For hash and ISAM tables, one way of looking at overflow is by looking at the tids of rows and analyzing the way the tids grow in a sequential scan through the table. For more information, see Tids.

Example: Showing Overflow Distribution

The sample code shown here can be customized to show overflow distribution. Each time a primary page is encountered, the tid's value grows by 512. If a primary page has associated overflow pages, the tid's value jumps by more than 512. So if you run the embedded SQL/C program shown in Sample Code to Show Overflow, the output looks like that shown in Output from Sample Code.

Sample Code to Show Overflow

page_val = 0;
exec sql select key, tid
    into :key_val, :tid_val
    from tablename
exec sql begin;
  if (tid_val == page_val)
  {
    printf("Primary Page %d, tid = %d,",(page_val/512)+1, tid_val);
    printf(" Starting key value = %d0", key_val);
    page_val = page_val + 512;
    old_tid_val = tid_val;
    overflow_page = 0;
  }
  else
  {
    if (tid_val > old_tid_val + 1)
  {
      overflow_page++;
      printf("\n Overflow page %d,tid = %d0",over_page,tid_val);
    }
    old_tid_val = tid_val;
  }
exec sql end;

Output from Sample Code

Primary Page 1, tid = 0, Starting Key Value = 123
Overflow page 1,tid = 2048
Overflow page 2,tid = 2560
Overflow page 3,tid = 3072
Overflow page 4,tid = 3584
Primary Page 2, tid = 512, Starting Key Value = 456
Overflow page 1,tid = 4096
Overflow page 2,tid = 4608
Overflow page 3,tid = 5120
Overflow page 4,tid = 5632

B-tree Tables and Overflow

Eliminating overflow is one of the major benefits of the B-tree storage structure. Overflow in a B-tree occurs only at the leaf level and only if you have a significant number of duplicate keys.

For example, if 30 new employees all joined the company and all had the last name Aitken, the attempt is made to add their records to leaf page 1. In this case, because leaf page 1 can hold only 8 keys (remember that the leaf page can actually hold 2000/(key_size + 6)), an overflow leaf page is added to hold all the duplicate values. This is different than splitting the leaf page, because the same index pointer can still point to the same leaf page and be accurate. There are no additional key/leaf page entry added to the index.

In B-tree tables, you can look at overflow in the leaf level by running a query of the following type, substituting your B-tree table name for t, your B-tree keys for the keycol values, and the width of the key for key_width:

select keycol1, keycol2, overflow =
  (count(*)/keys_per_page)-1
  from tablename t
  group by keycol1, keycol2;

Notes:

This query is not needed for a B-tree index, in which the automatic inclusion of the tidp column in the key prevents overflow.
For B-tree tables with key compression selected, in the select statement you can substitute an estimate of the average key size for key_width.
For keys_per_page calculations, see the chapter "Calculating Disk Space."
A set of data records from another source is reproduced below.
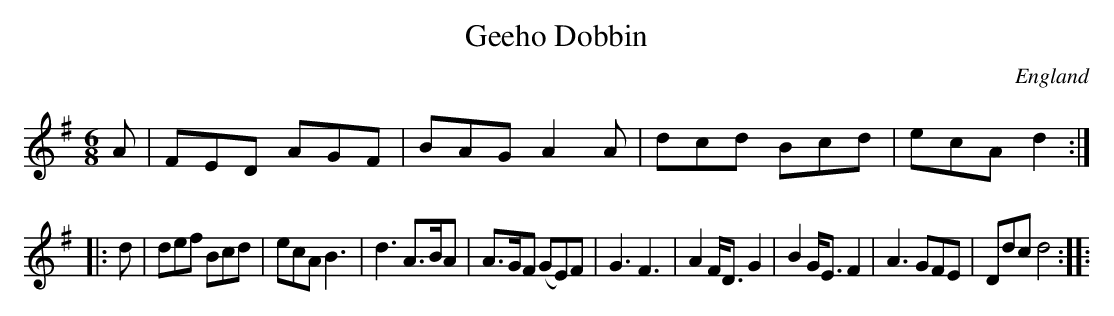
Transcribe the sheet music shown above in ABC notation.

X:1
T:Geeho Dobbin
L:1/8
M:6/8
O:England
K:D mixolydian
A | \
FED AGF | BAG A2A | dcd Bcd | ecA d2 ::
d | \
def Bcd | ecA B3 | d3 A>BA | A>GF (GE)F | \
G3 F3 | A2 F<D G2 | B2 G<E F2 | A3 GFE | Ddc d4 ::
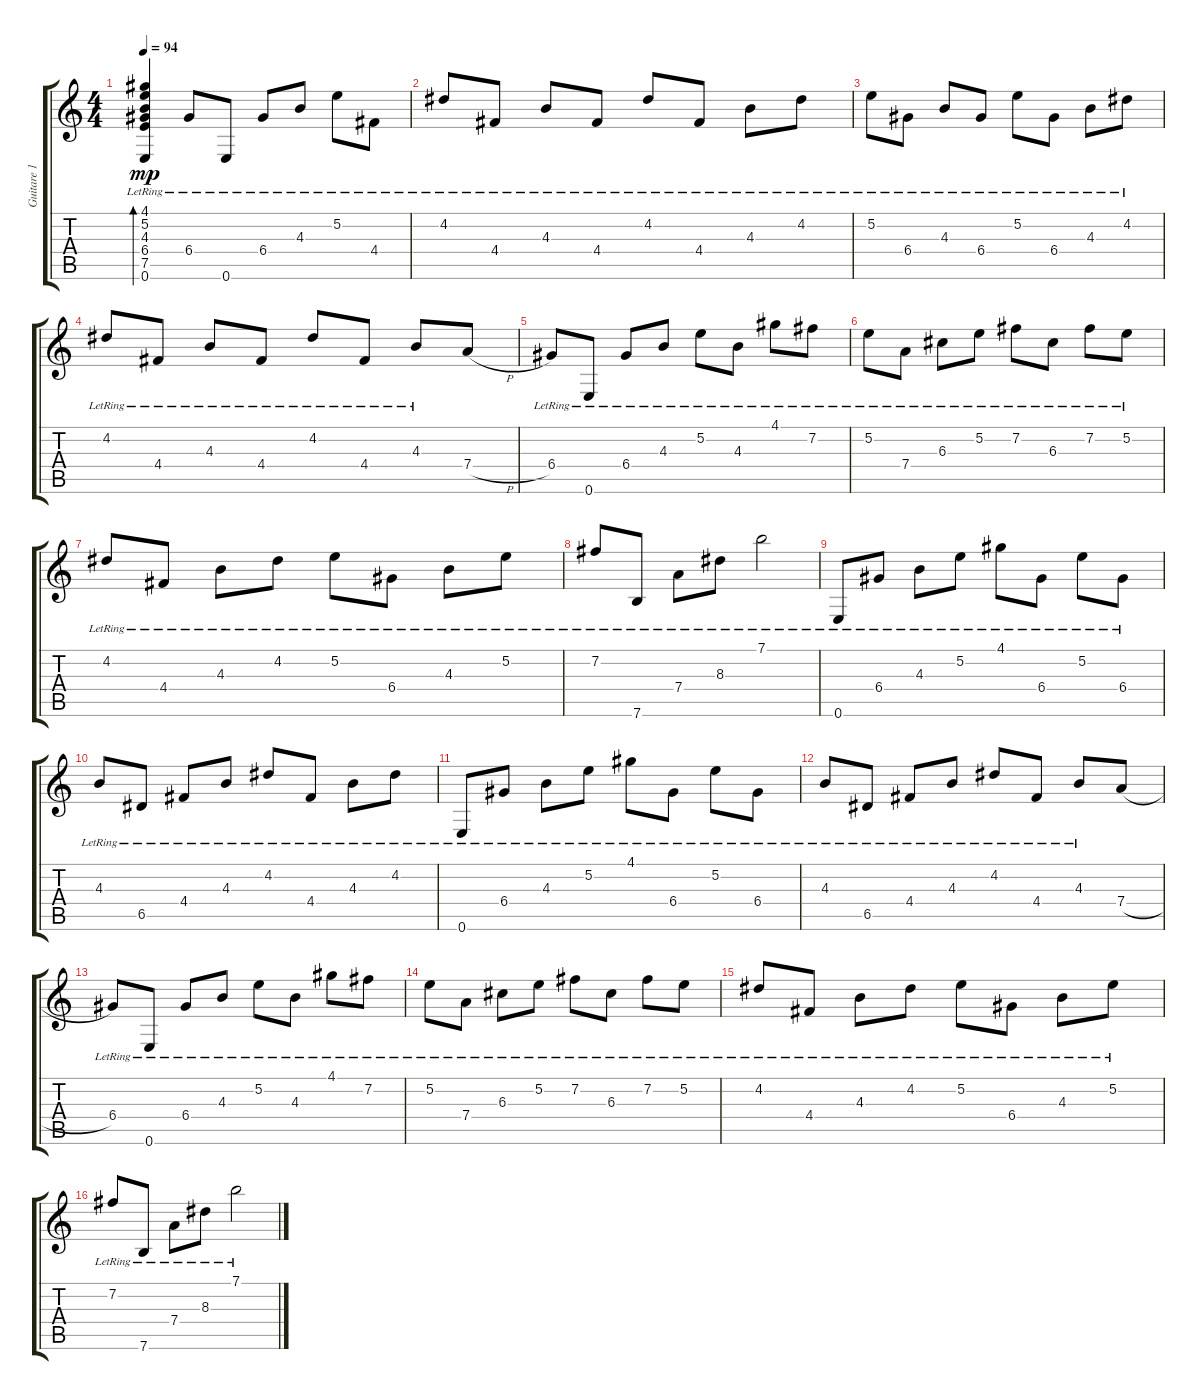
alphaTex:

\track ("Guitare 1" "Guitare 1") {instrument acousticguitarsteel}
\staff {score tabs}
\tuning (E4 B3 G3 D3 A2 E2) {hide}
\ts (4 4)
\tempo 94
\clef g2
\ks c
(4.1{lr} 5.2{lr} 4.3{lr} 6.4{lr} 7.5{lr} 0.6{lr}).4{bd 120 dy mp instrument acousticguitarsteel} 6.4{lr}.8 0.6{lr}.8 6.4{lr}.8 4.3{lr}.8 5.2{lr}.8 4.4{lr}.8 |
4.2{lr}.8 4.4{lr}.8 4.3{lr}.8 4.4{lr}.8 4.2{lr}.8 4.4{lr}.8 4.3{lr}.8 4.2{lr}.8 |
5.2{lr}.8 6.4{lr}.8 4.3{lr}.8 6.4{lr}.8 5.2{lr}.8 6.4{lr}.8 4.3{lr}.8 4.2{lr}.8 |
4.2{lr}.8 4.4{lr}.8 4.3{lr}.8 4.4{lr}.8 4.2{lr}.8 4.4{lr}.8 4.3{lr}.8 7.4{h}.8 |
6.4{lr}.8 0.6{lr}.8 6.4{lr}.8 4.3{lr}.8 5.2{lr}.8 4.3{lr}.8 4.1{lr}.8 7.2{lr}.8 |
5.2{lr}.8 7.4{lr}.8 6.3{lr}.8 5.2{lr}.8 7.2{lr}.8 6.3{lr}.8 7.2{lr}.8 5.2{lr}.8 |
4.2{lr}.8 4.4{lr}.8 4.3{lr}.8 4.2{lr}.8 5.2{lr}.8 6.4{lr}.8 4.3{lr}.8 5.2{lr}.8 |
7.2{lr}.8 7.6{lr}.8 7.4{lr}.8 8.3{lr}.8 7.1{lr}.2 |
0.6{lr}.8 6.4{lr}.8 4.3{lr}.8 5.2{lr}.8 4.1{lr}.8 6.4{lr}.8 5.2{lr}.8 6.4{lr}.8 |
4.3{lr}.8 6.5{lr}.8 4.4{lr}.8 4.3{lr}.8 4.2{lr}.8 4.4{lr}.8 4.3{lr}.8 4.2{lr}.8 |
0.6{lr}.8 6.4{lr}.8 4.3{lr}.8 5.2{lr}.8 4.1{lr}.8 6.4{lr}.8 5.2{lr}.8 6.4{lr}.8 |
4.3{lr}.8 6.5{lr}.8 4.4{lr}.8 4.3{lr}.8 4.2{lr}.8 4.4{lr}.8 4.3{lr}.8 7.4{h}.8 |
6.4{lr}.8 0.6{lr}.8 6.4{lr}.8 4.3{lr}.8 5.2{lr}.8 4.3{lr}.8 4.1{lr}.8 7.2{lr}.8 |
5.2{lr}.8 7.4{lr}.8 6.3{lr}.8 5.2{lr}.8 7.2{lr}.8 6.3{lr}.8 7.2{lr}.8 5.2{lr}.8 |
4.2{lr}.8 4.4{lr}.8 4.3{lr}.8 4.2{lr}.8 5.2{lr}.8 6.4{lr}.8 4.3{lr}.8 5.2{lr}.8 |
7.2{lr}.8 7.6{lr}.8 7.4{lr}.8 8.3{lr}.8 7.1{lr}.2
The results of this query give an approximation of the amount of overflow at the leaf level, per key value. The query works by calculating the number of keys that fit on a page and dividing the total number of particular key incidents—grouped by key—by this value. For instance, if there are 100 occurrences of a particular key and 10 keys fit on each page, there are nine overflow pages at the leaf level.

Other tables can incur overflow pages for reasons other than duplicate keys; hence, overflow distribution can involve more than simply running a query.

Secondary Indexes and Overflow

Overflow must be monitored in secondary indexes, as well as in the primary tables. Even if the base table has a low overflow percentage, the secondary indexes can badly overflow. Except when the base table is a heap or B-tree table, the base table generally overflows before the secondary index.

Secondary indexes need to be monitored and modified at interim points—even between base table modifications—to ensure a low percentage of overflow pages. More information is provided in Modifying Secondary Indexes.